It turns out Jesse was right - I can just use the normal parameterised by des and sig. I tried this ages ago but the posterior distributions indicated that it wasn’t working, and there were lots of divergences, so I assumed that it just wasn’t doing what I expected.

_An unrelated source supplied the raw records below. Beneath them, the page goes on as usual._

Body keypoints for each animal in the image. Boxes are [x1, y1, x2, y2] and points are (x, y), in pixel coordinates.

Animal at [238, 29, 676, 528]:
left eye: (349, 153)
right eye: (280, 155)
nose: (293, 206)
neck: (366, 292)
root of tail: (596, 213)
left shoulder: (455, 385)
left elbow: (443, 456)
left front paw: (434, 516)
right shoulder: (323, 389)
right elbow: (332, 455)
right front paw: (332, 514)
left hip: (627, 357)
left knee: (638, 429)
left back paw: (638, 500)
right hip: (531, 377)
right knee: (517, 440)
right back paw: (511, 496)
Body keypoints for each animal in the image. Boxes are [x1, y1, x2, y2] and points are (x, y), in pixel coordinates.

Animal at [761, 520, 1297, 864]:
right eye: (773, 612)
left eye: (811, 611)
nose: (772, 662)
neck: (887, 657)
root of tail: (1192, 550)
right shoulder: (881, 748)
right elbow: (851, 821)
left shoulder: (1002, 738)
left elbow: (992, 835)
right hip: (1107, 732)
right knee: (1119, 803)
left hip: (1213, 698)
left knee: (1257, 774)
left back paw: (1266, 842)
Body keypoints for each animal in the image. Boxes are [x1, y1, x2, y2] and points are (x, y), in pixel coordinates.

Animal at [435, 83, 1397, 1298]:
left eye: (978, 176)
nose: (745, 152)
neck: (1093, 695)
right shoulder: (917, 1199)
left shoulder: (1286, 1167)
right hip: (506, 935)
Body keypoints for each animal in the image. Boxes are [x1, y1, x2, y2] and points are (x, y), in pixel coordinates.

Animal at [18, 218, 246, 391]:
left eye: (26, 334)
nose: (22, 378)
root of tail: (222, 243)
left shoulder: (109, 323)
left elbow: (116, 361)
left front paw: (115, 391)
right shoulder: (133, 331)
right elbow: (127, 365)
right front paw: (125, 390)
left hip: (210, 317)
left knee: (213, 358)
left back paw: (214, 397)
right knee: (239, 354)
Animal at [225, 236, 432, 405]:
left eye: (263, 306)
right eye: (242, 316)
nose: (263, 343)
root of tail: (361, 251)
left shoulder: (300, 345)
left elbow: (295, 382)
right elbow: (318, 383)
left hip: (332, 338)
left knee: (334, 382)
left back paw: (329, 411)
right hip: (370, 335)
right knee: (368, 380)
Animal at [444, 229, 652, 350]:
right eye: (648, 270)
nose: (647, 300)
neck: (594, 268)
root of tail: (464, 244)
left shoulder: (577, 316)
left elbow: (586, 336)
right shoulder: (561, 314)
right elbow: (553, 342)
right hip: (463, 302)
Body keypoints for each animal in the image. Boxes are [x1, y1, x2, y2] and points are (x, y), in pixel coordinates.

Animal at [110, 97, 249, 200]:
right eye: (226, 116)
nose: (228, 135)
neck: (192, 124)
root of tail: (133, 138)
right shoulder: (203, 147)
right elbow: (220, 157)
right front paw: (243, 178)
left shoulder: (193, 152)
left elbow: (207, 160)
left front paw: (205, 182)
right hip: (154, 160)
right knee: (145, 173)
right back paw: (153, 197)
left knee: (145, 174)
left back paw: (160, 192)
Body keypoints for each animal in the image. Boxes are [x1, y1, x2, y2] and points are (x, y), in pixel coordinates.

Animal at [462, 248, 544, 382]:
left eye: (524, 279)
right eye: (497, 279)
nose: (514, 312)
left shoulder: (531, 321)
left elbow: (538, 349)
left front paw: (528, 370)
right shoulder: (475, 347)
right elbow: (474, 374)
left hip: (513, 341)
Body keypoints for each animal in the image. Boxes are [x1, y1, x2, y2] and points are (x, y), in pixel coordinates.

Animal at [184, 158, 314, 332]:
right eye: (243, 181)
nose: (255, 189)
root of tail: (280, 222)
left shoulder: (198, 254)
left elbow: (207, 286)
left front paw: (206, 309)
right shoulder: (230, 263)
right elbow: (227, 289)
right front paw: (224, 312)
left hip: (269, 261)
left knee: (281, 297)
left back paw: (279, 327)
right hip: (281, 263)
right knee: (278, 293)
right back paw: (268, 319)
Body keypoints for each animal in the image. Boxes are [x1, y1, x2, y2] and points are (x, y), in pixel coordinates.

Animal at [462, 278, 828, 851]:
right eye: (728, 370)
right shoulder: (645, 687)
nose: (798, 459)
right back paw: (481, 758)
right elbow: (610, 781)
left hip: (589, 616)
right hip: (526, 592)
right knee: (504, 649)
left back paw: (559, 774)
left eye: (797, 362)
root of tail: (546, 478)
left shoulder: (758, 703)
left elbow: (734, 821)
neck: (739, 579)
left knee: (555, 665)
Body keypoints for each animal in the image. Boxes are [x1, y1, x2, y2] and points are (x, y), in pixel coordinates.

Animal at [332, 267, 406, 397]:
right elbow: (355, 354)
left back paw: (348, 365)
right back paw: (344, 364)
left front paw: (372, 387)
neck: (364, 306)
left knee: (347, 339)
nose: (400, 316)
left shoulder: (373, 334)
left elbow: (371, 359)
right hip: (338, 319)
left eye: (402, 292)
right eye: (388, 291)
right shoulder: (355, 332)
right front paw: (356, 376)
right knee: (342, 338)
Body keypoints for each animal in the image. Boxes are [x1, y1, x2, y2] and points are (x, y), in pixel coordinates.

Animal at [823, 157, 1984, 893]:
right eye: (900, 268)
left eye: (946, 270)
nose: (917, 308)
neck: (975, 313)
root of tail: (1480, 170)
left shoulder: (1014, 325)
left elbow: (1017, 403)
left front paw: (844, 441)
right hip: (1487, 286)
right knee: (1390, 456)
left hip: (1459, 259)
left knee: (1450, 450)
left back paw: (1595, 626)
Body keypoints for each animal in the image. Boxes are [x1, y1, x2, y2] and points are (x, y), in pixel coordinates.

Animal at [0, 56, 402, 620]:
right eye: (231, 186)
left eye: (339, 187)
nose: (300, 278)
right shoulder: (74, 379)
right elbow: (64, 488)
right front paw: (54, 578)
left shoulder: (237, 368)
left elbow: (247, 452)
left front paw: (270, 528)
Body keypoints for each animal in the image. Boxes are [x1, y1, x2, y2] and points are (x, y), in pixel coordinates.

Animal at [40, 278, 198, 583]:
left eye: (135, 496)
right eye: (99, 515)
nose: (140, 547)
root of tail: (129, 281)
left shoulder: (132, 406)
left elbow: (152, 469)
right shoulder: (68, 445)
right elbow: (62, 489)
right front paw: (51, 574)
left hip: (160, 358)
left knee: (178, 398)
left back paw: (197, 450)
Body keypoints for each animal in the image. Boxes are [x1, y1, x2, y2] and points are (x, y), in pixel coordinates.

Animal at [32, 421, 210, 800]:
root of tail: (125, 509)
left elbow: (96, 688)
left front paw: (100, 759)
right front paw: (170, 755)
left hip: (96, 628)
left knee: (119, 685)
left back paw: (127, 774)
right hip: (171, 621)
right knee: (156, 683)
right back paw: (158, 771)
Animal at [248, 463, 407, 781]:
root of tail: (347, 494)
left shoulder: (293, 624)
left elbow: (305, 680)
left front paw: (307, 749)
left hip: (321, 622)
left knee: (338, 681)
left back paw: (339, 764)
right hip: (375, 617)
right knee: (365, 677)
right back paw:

It turns out I just needed to sample a lot more than I was.
Thanks to Jesse and Ricardo for your input!
Thusly, for anyone that might find this useful, my working code is:
def lik(self,rot,nSteps,obs):
with pm.Model() as model:
def step(*args):
desired,sig,idx,executionNoise,exploratoryNoise,lr,rot,desList = args
prevAim = pm.Normal.dist(mu=desired,sigma=sig)
prevRew = T.switch(T.le(T.abs(prevAim - rot),3),1,0)
des = T.switch(T.eq(prevRew,1),desired + ((prevAim - desired) * lr) % 360,desired)
des = T.switch(T.ge(des,180),des -360,des)
sig = T.switch(T.eq(prevRew,1),executionNoise,executionNoise+exploratoryNoise)
aimUpdate = collect_default_updates(inputs=args,outputs=[des,sig,prevAim])
T.set_subtensor(desList[idx], des, inplace=True)
idx+=1
return (des,sig,prevAim,idx), aimUpdate
def generatePredictions(desiredCurr,sigma,idx,exectutionNoise,exploratoryNoise,lr,rot,desList,nSteps,size):
outputs_info,_ = pt.scan(fn=step,
outputs_info=[desiredCurr,sigma,None,idx],
non_sequences=[executionNoise,exploratoryNoise,lr,rot,desList],
strict=True,
n_steps=nSteps)
desired,sig,sampledAims,_ = outputs_info
return sampledAims
nSteps = pm.intX(pm.ConstantData("nSteps", nSteps))
rot = T.as_tensor_variable(rot)
executionNoise = pm.Uniform(name='executionNoise',lower=0.01,upper=100.0)
exploratoryNoise = pm.Uniform(name='exploratoryNoise',lower=0.0,upper=10000.0)
lr = pm.Uniform(name='lr',lower=0.0,upper=1.0)
observations = pm.Data("observations", obs)
desiredCurr = np.array([0.]).astype('float64')[0]
sigma = np.array([0.01]).astype('float64')[0]
usedAim = np.array([0.]).astype('float64')[0]
outcome = np.array([0]).astype('int8')[0]
idx = np.array([0]).astype('int8')[0]
desList = T.empty(nSteps)
lik = pm.CustomDist("lik",desiredCurr,sigma,idx,executionNoise,exploratoryNoise,lr,rot,desList,nSteps,
dist=generatePredictions,observed = observations)
states = pm.Deterministic("states", desList)
return model
So the posterior parameter distributions are now correct:

Notice in the code and the plot how I have attempted to record the state (the desired aim) of the model on each timestep, but clearly I’ve failed to do that correctly as when I plot the mean against the observations, I get:

or even this, for a different participant, which I do not understand at all:

Nonetheless, the parameter distributions are roughly what is expected, given the data, so I’ll just trust that the model is working as intended and hope that subsequent model comparisons with my other two models will indicate whether or not this is the case.
If anyone reading this does know a simple way to plot the state as I intend to, please let me know. If I just plot the result of my CustomDist (“lik”), then it perfectly matches the observations, so that’s also not what I want.